EXERCISE OBJECTIVE: In the listing below, print exactly the lines between the line holding "from the 2,336" and the line holding "- **Indexing Strategy**: Composite", inclusive, and no more.

[Start of section]

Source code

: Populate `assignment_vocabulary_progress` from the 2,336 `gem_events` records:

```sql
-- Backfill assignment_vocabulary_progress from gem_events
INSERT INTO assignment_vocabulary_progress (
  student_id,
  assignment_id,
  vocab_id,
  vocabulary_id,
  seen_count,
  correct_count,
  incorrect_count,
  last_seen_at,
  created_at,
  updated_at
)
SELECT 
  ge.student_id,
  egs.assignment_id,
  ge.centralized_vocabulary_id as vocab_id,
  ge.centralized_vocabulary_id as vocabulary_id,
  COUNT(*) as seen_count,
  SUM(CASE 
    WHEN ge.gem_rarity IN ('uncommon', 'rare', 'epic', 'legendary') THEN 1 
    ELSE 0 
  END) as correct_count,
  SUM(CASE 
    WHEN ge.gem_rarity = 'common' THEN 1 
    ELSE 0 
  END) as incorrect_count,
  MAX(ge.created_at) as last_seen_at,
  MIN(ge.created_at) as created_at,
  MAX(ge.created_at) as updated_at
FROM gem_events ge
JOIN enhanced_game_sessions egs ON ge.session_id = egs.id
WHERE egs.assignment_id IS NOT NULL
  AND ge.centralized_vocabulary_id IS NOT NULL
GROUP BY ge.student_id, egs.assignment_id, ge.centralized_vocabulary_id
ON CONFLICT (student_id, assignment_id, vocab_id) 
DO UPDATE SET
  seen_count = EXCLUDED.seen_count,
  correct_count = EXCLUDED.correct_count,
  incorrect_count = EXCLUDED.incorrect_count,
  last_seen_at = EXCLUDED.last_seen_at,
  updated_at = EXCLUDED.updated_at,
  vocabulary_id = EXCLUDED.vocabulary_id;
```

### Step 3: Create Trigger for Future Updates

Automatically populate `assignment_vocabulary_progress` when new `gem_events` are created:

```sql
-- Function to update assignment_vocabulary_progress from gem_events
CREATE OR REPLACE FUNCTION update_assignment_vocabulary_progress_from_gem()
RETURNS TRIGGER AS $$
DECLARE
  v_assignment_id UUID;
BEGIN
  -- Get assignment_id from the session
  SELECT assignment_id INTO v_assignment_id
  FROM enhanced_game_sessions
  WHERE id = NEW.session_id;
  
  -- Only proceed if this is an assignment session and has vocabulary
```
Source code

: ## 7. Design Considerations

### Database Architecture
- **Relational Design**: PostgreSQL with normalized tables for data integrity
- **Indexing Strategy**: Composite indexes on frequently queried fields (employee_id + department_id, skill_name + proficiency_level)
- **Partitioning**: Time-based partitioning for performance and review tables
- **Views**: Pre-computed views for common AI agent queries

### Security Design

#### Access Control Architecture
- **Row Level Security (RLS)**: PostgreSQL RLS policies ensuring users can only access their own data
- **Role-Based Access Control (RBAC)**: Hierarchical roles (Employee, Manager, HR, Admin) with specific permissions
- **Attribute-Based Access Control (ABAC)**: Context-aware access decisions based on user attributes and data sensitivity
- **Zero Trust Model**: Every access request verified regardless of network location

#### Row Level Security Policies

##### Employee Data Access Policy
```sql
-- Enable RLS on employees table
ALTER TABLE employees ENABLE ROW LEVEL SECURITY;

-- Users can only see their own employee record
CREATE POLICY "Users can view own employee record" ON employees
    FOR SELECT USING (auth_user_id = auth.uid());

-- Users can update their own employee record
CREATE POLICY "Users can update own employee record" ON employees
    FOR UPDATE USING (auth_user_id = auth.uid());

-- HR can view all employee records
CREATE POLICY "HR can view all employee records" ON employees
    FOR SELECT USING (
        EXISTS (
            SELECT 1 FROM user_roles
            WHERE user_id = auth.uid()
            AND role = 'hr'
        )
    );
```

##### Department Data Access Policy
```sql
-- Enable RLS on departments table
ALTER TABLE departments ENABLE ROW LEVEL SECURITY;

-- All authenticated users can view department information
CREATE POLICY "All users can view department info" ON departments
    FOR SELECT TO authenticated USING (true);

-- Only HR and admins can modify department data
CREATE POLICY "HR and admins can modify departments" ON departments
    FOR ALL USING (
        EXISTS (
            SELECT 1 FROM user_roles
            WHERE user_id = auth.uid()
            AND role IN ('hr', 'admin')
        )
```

[End of section]
[Start of section]

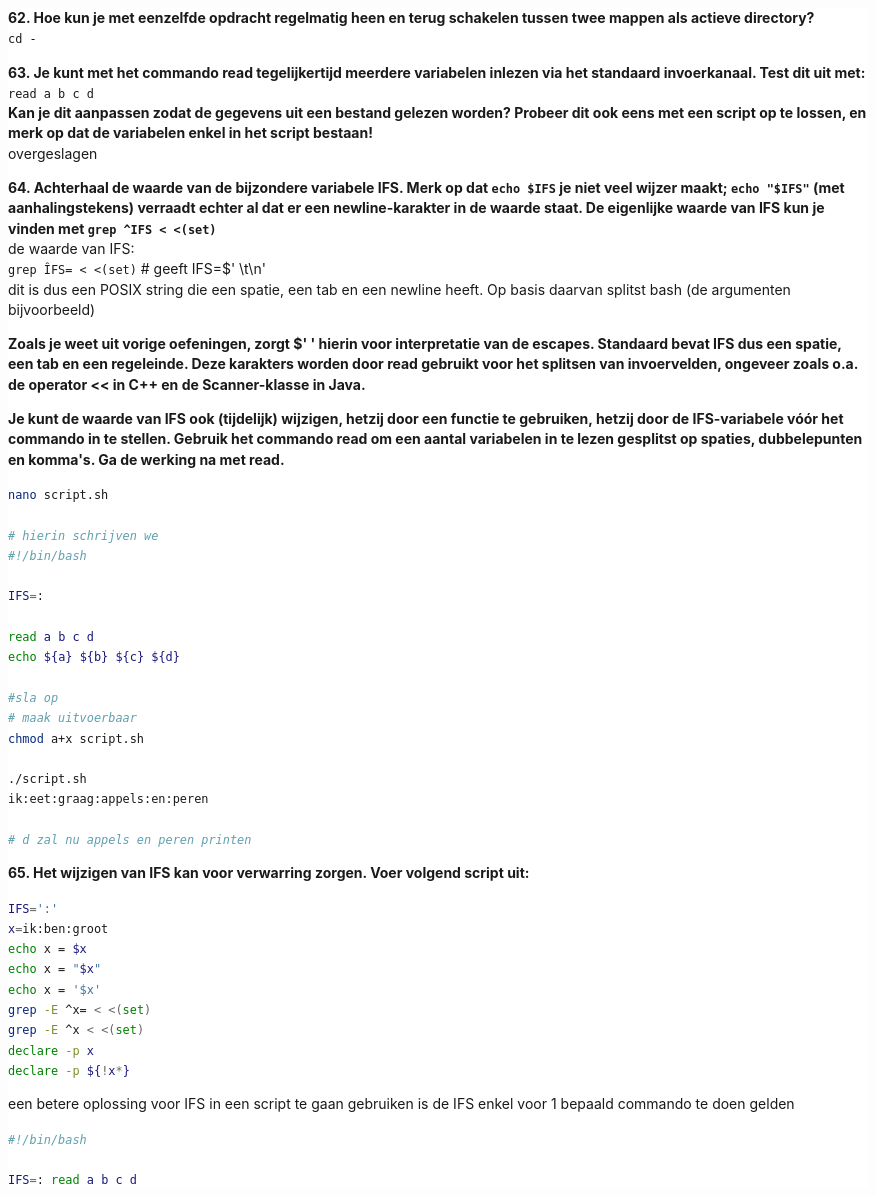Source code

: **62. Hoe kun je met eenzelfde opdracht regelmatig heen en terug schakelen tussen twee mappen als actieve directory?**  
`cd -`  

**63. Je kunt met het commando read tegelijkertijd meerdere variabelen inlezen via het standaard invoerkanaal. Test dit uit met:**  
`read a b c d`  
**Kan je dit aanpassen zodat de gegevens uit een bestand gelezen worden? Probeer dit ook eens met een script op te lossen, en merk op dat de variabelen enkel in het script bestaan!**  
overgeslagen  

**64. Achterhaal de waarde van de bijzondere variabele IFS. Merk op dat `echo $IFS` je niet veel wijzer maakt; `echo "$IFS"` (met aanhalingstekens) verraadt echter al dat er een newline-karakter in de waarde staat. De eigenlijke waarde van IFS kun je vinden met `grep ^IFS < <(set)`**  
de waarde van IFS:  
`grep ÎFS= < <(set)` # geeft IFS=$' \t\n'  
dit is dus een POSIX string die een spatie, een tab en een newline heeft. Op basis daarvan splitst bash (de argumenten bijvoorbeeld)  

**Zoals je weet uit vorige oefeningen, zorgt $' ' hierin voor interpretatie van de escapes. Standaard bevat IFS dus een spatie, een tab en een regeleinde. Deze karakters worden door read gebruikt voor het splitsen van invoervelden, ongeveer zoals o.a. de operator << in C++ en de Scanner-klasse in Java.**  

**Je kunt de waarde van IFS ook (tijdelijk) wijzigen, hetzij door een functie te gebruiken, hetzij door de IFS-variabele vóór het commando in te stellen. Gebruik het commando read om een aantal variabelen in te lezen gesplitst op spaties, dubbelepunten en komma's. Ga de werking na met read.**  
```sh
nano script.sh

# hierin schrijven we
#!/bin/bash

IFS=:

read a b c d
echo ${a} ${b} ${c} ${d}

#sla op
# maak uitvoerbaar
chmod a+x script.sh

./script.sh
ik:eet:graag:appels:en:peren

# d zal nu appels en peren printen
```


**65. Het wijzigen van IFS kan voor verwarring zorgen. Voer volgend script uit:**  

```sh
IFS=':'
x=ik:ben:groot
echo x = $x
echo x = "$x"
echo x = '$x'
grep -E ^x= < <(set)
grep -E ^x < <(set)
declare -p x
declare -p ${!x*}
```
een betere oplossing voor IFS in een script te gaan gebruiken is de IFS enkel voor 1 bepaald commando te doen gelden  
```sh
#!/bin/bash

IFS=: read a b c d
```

[End of section]

WRITTEN SOLUTION:
: Populate `assignment_vocabulary_progress` from the 2,336 `gem_events` records:

```sql
-- Backfill assignment_vocabulary_progress from gem_events
INSERT INTO assignment_vocabulary_progress (
  student_id,
  assignment_id,
  vocab_id,
  vocabulary_id,
  seen_count,
  correct_count,
  incorrect_count,
  last_seen_at,
  created_at,
  updated_at
)
SELECT 
  ge.student_id,
  egs.assignment_id,
  ge.centralized_vocabulary_id as vocab_id,
  ge.centralized_vocabulary_id as vocabulary_id,
  COUNT(*) as seen_count,
  SUM(CASE 
    WHEN ge.gem_rarity IN ('uncommon', 'rare', 'epic', 'legendary') THEN 1 
    ELSE 0 
  END) as correct_count,
  SUM(CASE 
    WHEN ge.gem_rarity = 'common' THEN 1 
    ELSE 0 
  END) as incorrect_count,
  MAX(ge.created_at) as last_seen_at,
  MIN(ge.created_at) as created_at,
  MAX(ge.created_at) as updated_at
FROM gem_events ge
JOIN enhanced_game_sessions egs ON ge.session_id = egs.id
WHERE egs.assignment_id IS NOT NULL
  AND ge.centralized_vocabulary_id IS NOT NULL
GROUP BY ge.student_id, egs.assignment_id, ge.centralized_vocabulary_id
ON CONFLICT (student_id, assignment_id, vocab_id) 
DO UPDATE SET
  seen_count = EXCLUDED.seen_count,
  correct_count = EXCLUDED.correct_count,
  incorrect_count = EXCLUDED.incorrect_count,
  last_seen_at = EXCLUDED.last_seen_at,
  updated_at = EXCLUDED.updated_at,
  vocabulary_id = EXCLUDED.vocabulary_id;
```

### Step 3: Create Trigger for Future Updates

Automatically populate `assignment_vocabulary_progress` when new `gem_events` are created:

```sql
-- Function to update assignment_vocabulary_progress from gem_events
CREATE OR REPLACE FUNCTION update_assignment_vocabulary_progress_from_gem()
RETURNS TRIGGER AS $$
DECLARE
  v_assignment_id UUID;
BEGIN
  -- Get assignment_id from the session
  SELECT assignment_id INTO v_assignment_id
  FROM enhanced_game_sessions
  WHERE id = NEW.session_id;
  
  -- Only proceed if this is an assignment session and has vocabulary
```
Source code

: ## 7. Design Considerations

### Database Architecture
- **Relational Design**: PostgreSQL with normalized tables for data integrity
- **Indexing Strategy**: Composite indexes on frequently queried fields (employee_id + department_id, skill_name + proficiency_level)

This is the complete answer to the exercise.